[Given problem] Rewrite the stretch from the start of the lines through the line containing "title DNSSEC Resource", changing "Document page" to "Rendered page" and leaving everything else the same.

#### Given records ####

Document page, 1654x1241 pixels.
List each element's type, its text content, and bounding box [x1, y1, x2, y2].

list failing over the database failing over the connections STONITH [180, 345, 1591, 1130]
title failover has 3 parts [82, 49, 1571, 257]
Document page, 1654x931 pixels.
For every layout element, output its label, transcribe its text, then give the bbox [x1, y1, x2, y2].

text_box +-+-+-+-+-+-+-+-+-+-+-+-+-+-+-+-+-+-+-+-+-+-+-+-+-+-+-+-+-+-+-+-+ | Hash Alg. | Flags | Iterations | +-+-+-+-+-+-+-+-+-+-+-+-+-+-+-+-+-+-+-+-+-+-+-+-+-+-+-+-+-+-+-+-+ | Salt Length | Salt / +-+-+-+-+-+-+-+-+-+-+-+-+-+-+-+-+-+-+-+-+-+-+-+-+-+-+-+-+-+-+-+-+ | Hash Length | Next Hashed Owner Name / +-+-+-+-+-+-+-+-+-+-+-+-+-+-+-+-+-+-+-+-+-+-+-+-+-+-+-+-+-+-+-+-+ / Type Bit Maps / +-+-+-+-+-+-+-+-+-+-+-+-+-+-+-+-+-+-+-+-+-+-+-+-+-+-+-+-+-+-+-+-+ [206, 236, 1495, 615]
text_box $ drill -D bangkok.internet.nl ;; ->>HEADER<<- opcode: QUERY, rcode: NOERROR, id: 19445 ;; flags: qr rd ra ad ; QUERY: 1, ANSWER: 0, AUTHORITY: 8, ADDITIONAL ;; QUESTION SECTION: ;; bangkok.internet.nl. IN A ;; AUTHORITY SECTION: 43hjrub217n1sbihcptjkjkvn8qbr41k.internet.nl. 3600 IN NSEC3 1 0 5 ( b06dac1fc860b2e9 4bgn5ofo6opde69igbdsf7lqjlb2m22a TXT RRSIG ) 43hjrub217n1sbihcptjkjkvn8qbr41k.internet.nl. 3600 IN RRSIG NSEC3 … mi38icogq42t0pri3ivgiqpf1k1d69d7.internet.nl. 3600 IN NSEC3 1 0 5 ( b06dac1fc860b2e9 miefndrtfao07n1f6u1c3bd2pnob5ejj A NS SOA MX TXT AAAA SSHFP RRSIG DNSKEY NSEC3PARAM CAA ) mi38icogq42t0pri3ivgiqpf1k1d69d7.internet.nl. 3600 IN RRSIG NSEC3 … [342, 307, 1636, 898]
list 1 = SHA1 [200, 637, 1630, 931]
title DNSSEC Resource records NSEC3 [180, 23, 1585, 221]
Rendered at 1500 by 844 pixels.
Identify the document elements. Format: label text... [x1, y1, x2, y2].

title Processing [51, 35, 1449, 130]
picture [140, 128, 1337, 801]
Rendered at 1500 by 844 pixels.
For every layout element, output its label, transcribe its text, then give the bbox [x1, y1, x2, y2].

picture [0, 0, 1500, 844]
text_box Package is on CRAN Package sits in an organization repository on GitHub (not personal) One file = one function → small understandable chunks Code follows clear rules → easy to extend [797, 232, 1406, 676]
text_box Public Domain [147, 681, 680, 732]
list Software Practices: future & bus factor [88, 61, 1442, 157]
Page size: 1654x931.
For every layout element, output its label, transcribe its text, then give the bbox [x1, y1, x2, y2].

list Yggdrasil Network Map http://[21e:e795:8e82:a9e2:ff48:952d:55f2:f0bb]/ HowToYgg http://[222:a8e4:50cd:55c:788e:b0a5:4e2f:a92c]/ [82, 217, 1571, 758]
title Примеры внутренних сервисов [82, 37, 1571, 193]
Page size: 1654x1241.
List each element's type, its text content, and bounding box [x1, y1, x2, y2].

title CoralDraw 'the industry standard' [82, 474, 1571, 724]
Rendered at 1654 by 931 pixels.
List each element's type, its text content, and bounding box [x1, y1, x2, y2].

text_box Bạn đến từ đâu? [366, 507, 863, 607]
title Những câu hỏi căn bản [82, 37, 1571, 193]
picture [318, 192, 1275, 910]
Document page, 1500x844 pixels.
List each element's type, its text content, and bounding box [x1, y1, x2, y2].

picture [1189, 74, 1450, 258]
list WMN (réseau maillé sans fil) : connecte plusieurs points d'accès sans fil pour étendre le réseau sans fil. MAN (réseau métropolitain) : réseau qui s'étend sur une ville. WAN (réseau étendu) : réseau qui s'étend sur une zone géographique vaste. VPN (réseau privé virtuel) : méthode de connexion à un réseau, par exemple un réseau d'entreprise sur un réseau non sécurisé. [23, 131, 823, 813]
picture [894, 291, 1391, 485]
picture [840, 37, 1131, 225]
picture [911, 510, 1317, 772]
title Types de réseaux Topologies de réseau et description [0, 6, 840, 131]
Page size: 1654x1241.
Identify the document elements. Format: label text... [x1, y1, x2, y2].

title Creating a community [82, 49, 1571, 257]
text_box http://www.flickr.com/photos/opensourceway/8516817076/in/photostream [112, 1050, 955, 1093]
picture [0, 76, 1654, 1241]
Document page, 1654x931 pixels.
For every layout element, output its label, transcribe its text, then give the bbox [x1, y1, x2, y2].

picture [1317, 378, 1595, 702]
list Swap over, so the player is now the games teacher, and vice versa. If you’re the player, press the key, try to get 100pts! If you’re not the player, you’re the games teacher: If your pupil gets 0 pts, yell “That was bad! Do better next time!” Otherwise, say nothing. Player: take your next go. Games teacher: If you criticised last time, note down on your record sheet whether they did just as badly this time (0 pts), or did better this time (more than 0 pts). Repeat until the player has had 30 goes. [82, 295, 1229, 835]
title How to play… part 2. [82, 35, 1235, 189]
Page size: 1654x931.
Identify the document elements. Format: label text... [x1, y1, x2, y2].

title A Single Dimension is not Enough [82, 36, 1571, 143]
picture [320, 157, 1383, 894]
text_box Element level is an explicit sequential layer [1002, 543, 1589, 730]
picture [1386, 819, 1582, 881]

####

[Response for this exercise]
Rendered page, 1654x1241 pixels.
List each element's type, its text content, and bounding box [x1, y1, x2, y2].

list failing over the database failing over the connections STONITH [180, 345, 1591, 1130]
title failover has 3 parts [82, 49, 1571, 257]
Rendered page, 1654x931 pixels.
For every layout element, output its label, transcribe its text, then give the bbox [x1, y1, x2, y2].

text_box +-+-+-+-+-+-+-+-+-+-+-+-+-+-+-+-+-+-+-+-+-+-+-+-+-+-+-+-+-+-+-+-+ | Hash Alg. | Flags | Iterations | +-+-+-+-+-+-+-+-+-+-+-+-+-+-+-+-+-+-+-+-+-+-+-+-+-+-+-+-+-+-+-+-+ | Salt Length | Salt / +-+-+-+-+-+-+-+-+-+-+-+-+-+-+-+-+-+-+-+-+-+-+-+-+-+-+-+-+-+-+-+-+ | Hash Length | Next Hashed Owner Name / +-+-+-+-+-+-+-+-+-+-+-+-+-+-+-+-+-+-+-+-+-+-+-+-+-+-+-+-+-+-+-+-+ / Type Bit Maps / +-+-+-+-+-+-+-+-+-+-+-+-+-+-+-+-+-+-+-+-+-+-+-+-+-+-+-+-+-+-+-+-+ [206, 236, 1495, 615]
text_box $ drill -D bangkok.internet.nl ;; ->>HEADER<<- opcode: QUERY, rcode: NOERROR, id: 19445 ;; flags: qr rd ra ad ; QUERY: 1, ANSWER: 0, AUTHORITY: 8, ADDITIONAL ;; QUESTION SECTION: ;; bangkok.internet.nl. IN A ;; AUTHORITY SECTION: 43hjrub217n1sbihcptjkjkvn8qbr41k.internet.nl. 3600 IN NSEC3 1 0 5 ( b06dac1fc860b2e9 4bgn5ofo6opde69igbdsf7lqjlb2m22a TXT RRSIG ) 43hjrub217n1sbihcptjkjkvn8qbr41k.internet.nl. 3600 IN RRSIG NSEC3 … mi38icogq42t0pri3ivgiqpf1k1d69d7.internet.nl. 3600 IN NSEC3 1 0 5 ( b06dac1fc860b2e9 miefndrtfao07n1f6u1c3bd2pnob5ejj A NS SOA MX TXT AAAA SSHFP RRSIG DNSKEY NSEC3PARAM CAA ) mi38icogq42t0pri3ivgiqpf1k1d69d7.internet.nl. 3600 IN RRSIG NSEC3 … [342, 307, 1636, 898]
list 1 = SHA1 [200, 637, 1630, 931]
title DNSSEC Resource records NSEC3 [180, 23, 1585, 221]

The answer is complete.